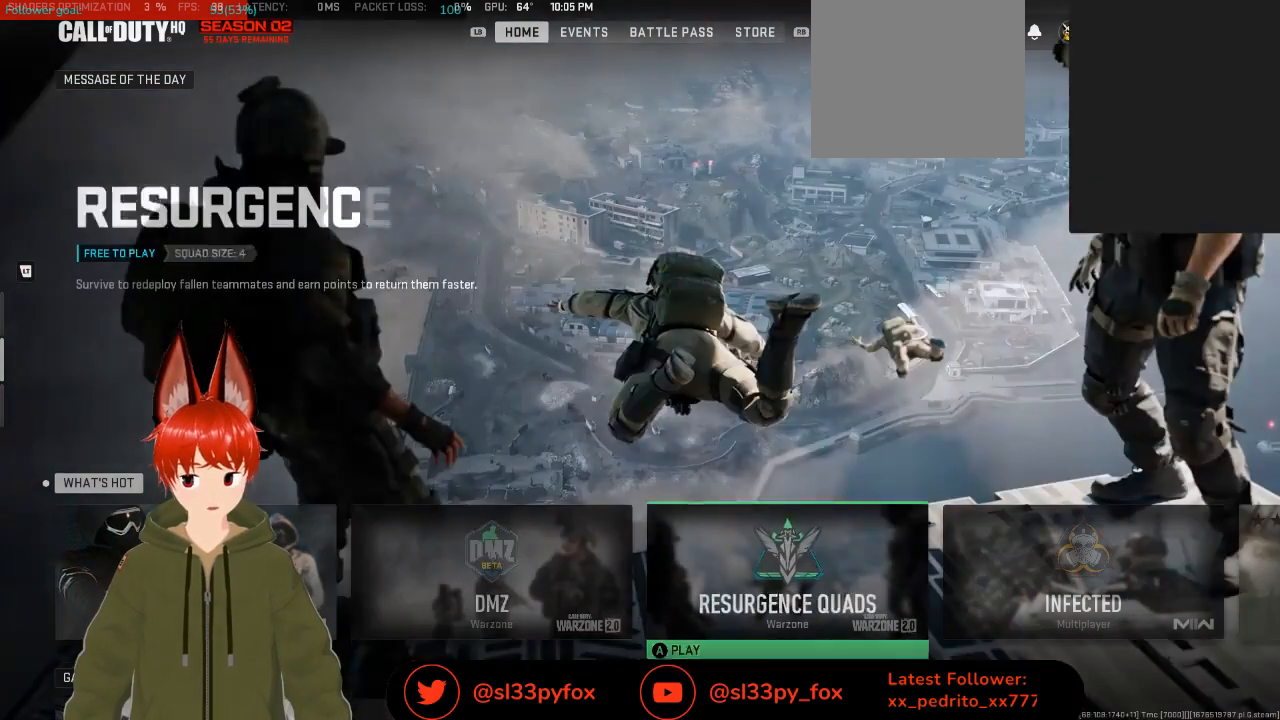
{"buttons": [], "left_stick": "center", "right_stick": "center", "events": []}
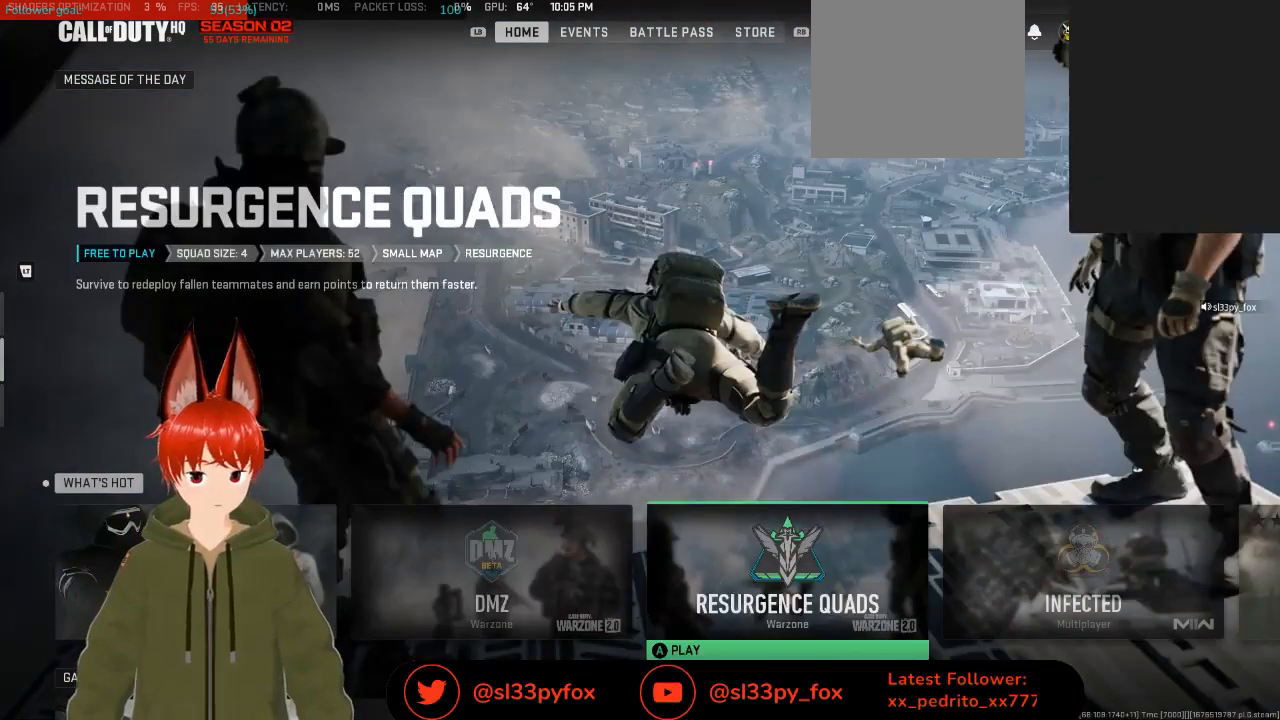
{"buttons": [], "left_stick": "center", "right_stick": "center", "events": []}
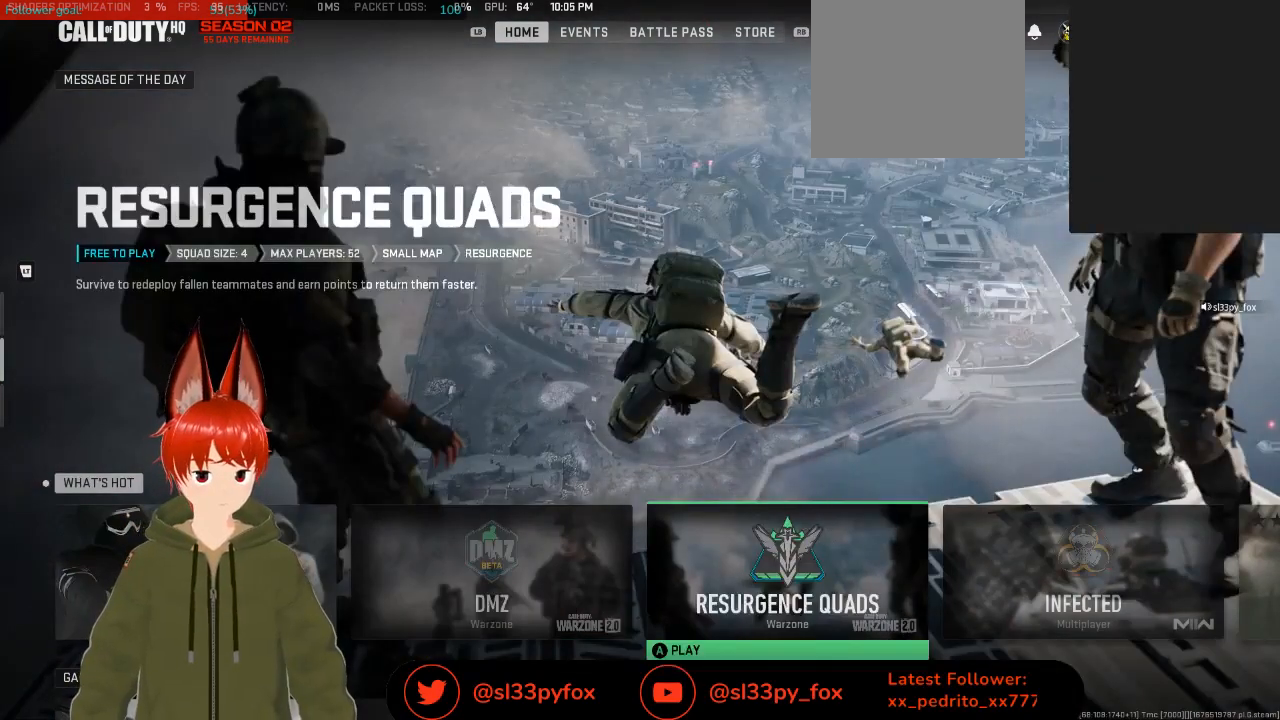
{"buttons": [], "left_stick": "center", "right_stick": "center", "events": [[33, "left_stick", "right"], [300, "left_stick", "center"]]}
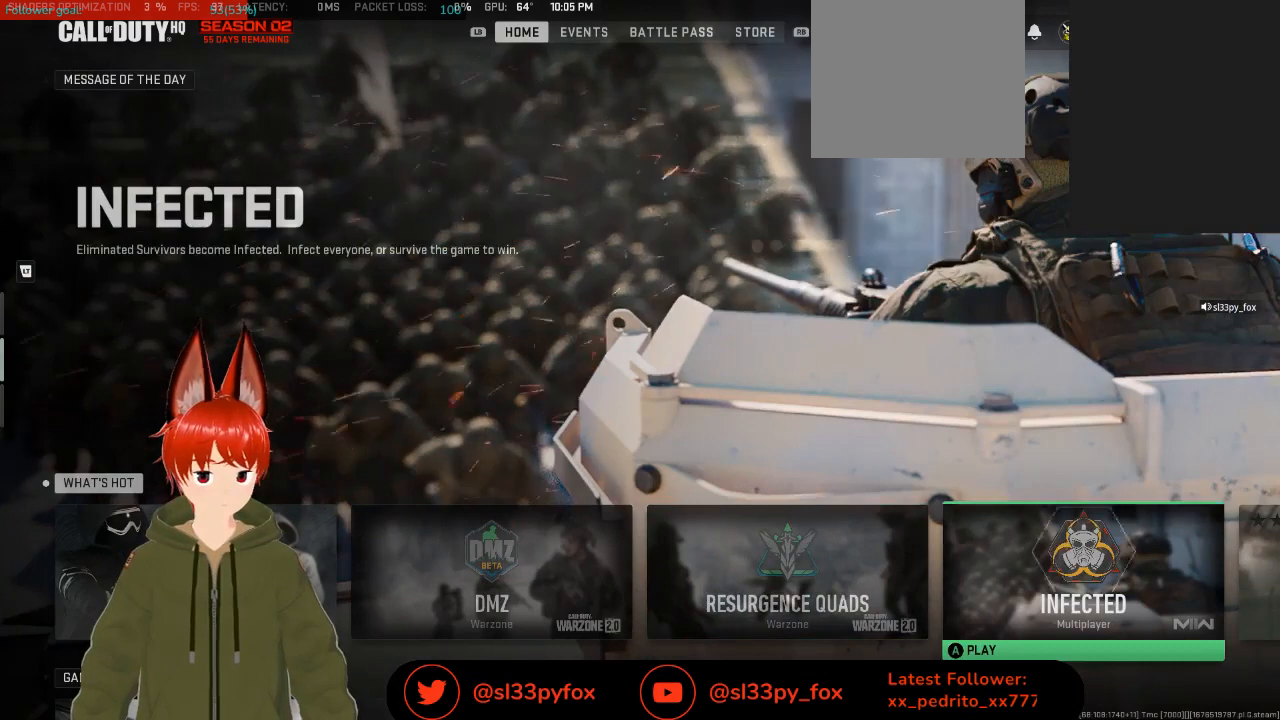
{"buttons": [], "left_stick": "left", "right_stick": "center", "events": [[67, "left_stick", "left"], [300, "left_stick", "center"], [467, "left_stick", "left"]]}
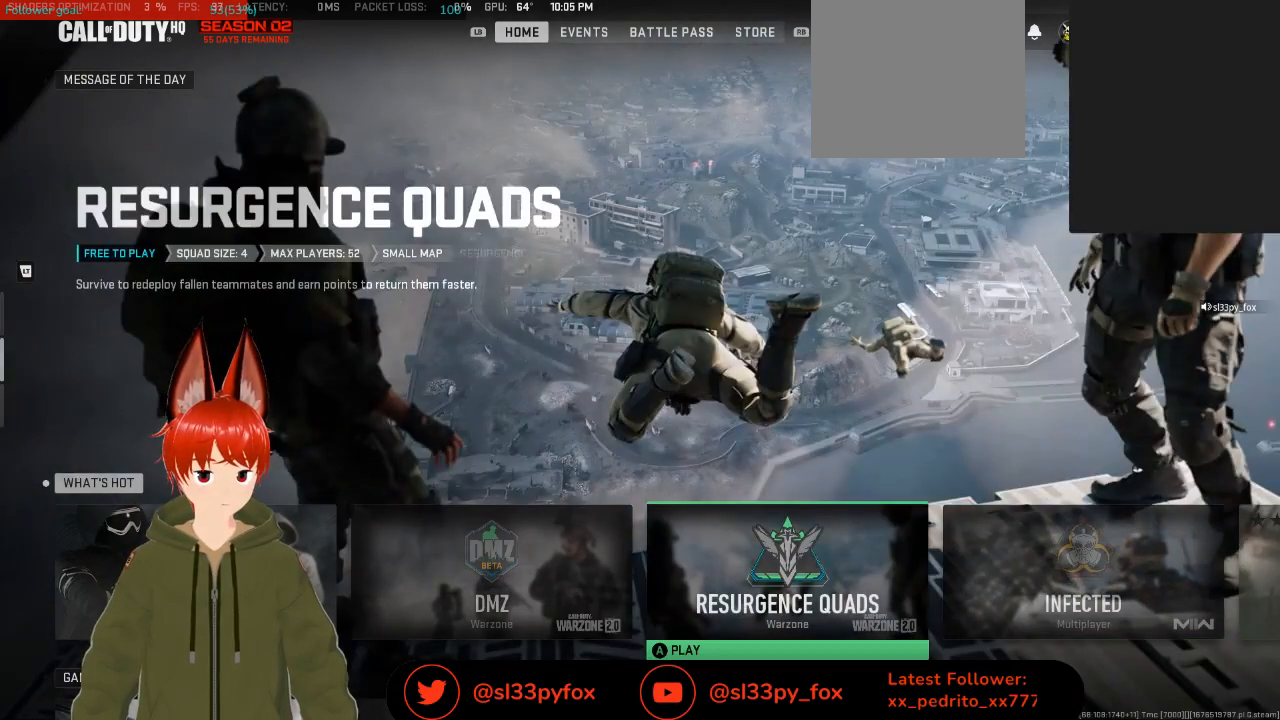
{"buttons": [], "left_stick": "left", "right_stick": "center", "events": [[67, "left_stick", "center"], [367, "left_stick", "left"]]}
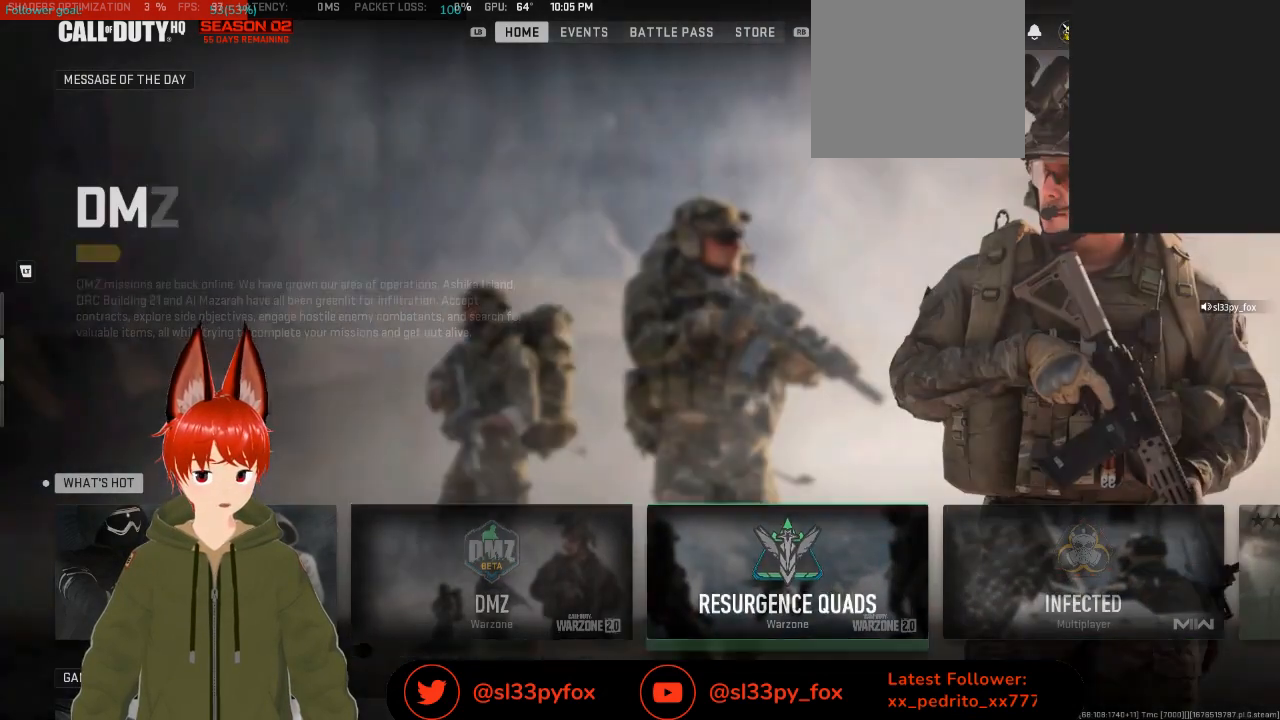
{"buttons": [], "left_stick": "left", "right_stick": "center", "events": [[133, "left_stick", "center"], [400, "left_stick", "left"]]}
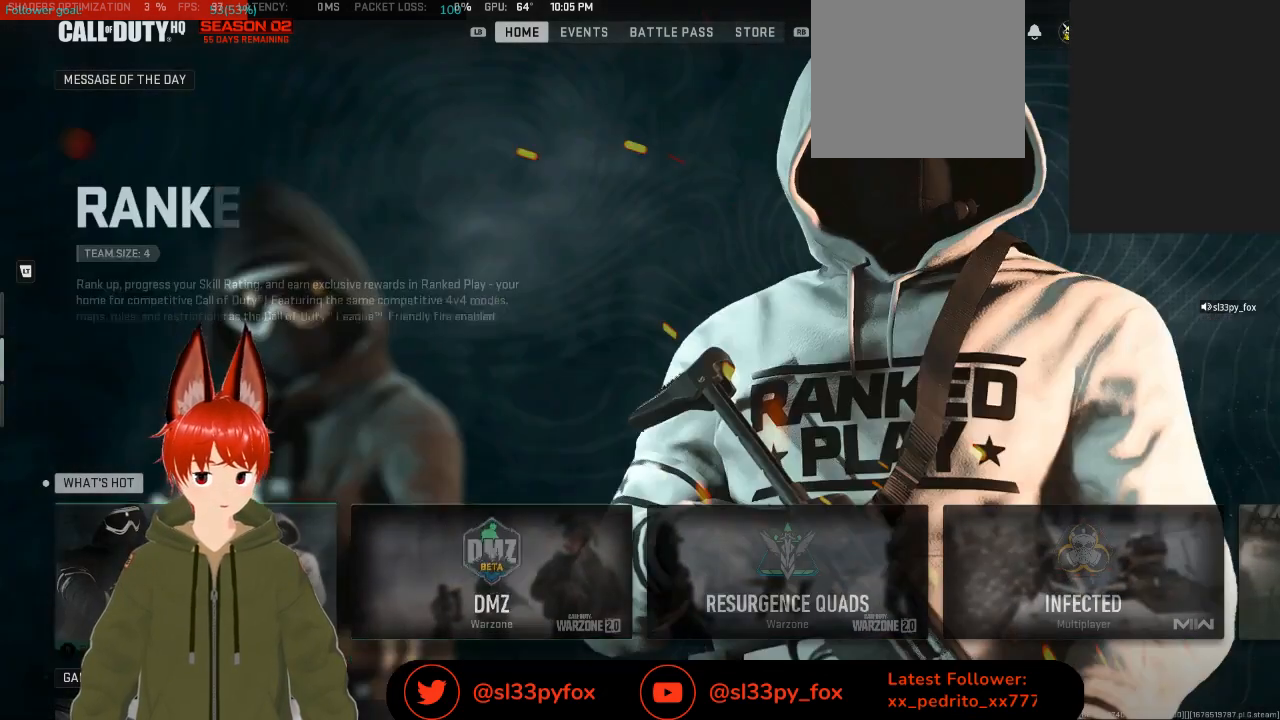
{"buttons": [], "left_stick": "center", "right_stick": "center", "events": [[233, "left_stick", "center"]]}
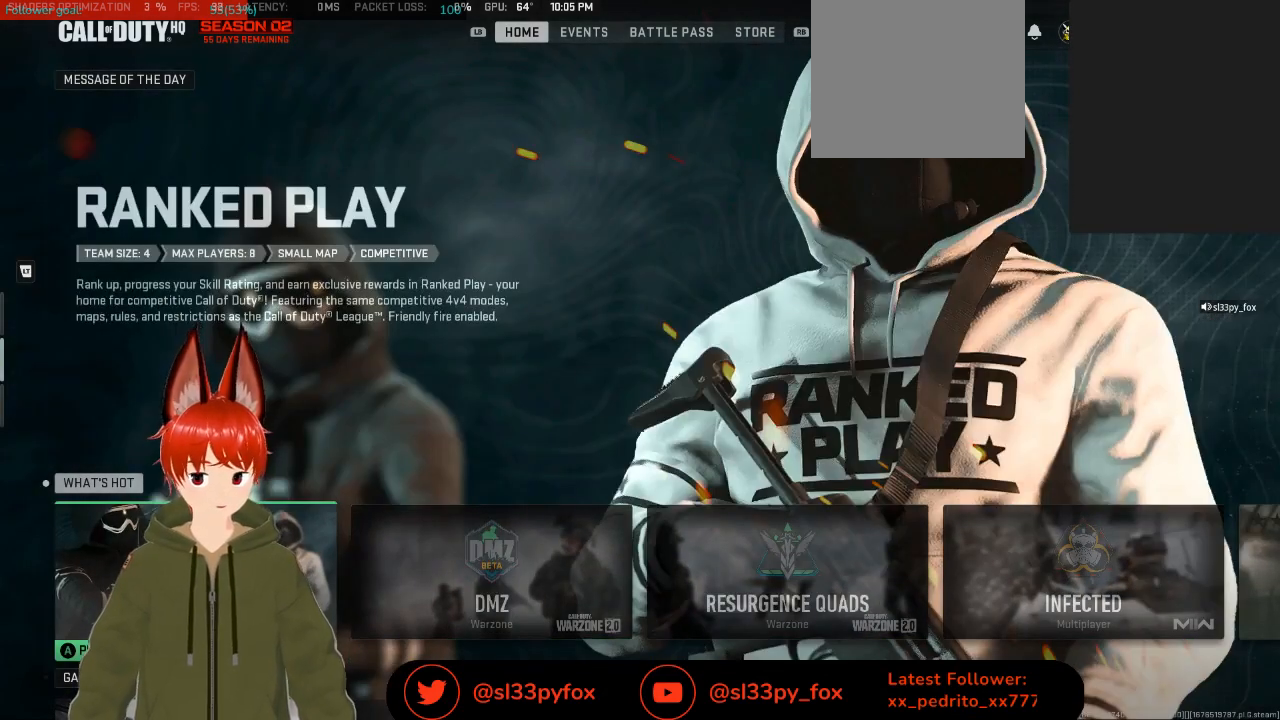
{"buttons": [], "left_stick": "center", "right_stick": "center", "events": []}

● ● ● ●

PROBLEM TO WORK ON - Could the entries above be printed again exactly, apart from the pictures?

COMPLETED TASK -
{"buttons": [], "left_stick": "center", "right_stick": "center", "events": []}
{"buttons": [], "left_stick": "center", "right_stick": "center", "events": []}
{"buttons": [], "left_stick": "center", "right_stick": "center", "events": [[33, "left_stick", "right"], [300, "left_stick", "center"]]}
{"buttons": [], "left_stick": "left", "right_stick": "center", "events": [[67, "left_stick", "left"], [300, "left_stick", "center"], [467, "left_stick", "left"]]}
{"buttons": [], "left_stick": "left", "right_stick": "center", "events": [[67, "left_stick", "center"], [367, "left_stick", "left"]]}
{"buttons": [], "left_stick": "left", "right_stick": "center", "events": [[133, "left_stick", "center"], [400, "left_stick", "left"]]}
{"buttons": [], "left_stick": "center", "right_stick": "center", "events": [[233, "left_stick", "center"]]}
{"buttons": [], "left_stick": "center", "right_stick": "center", "events": []}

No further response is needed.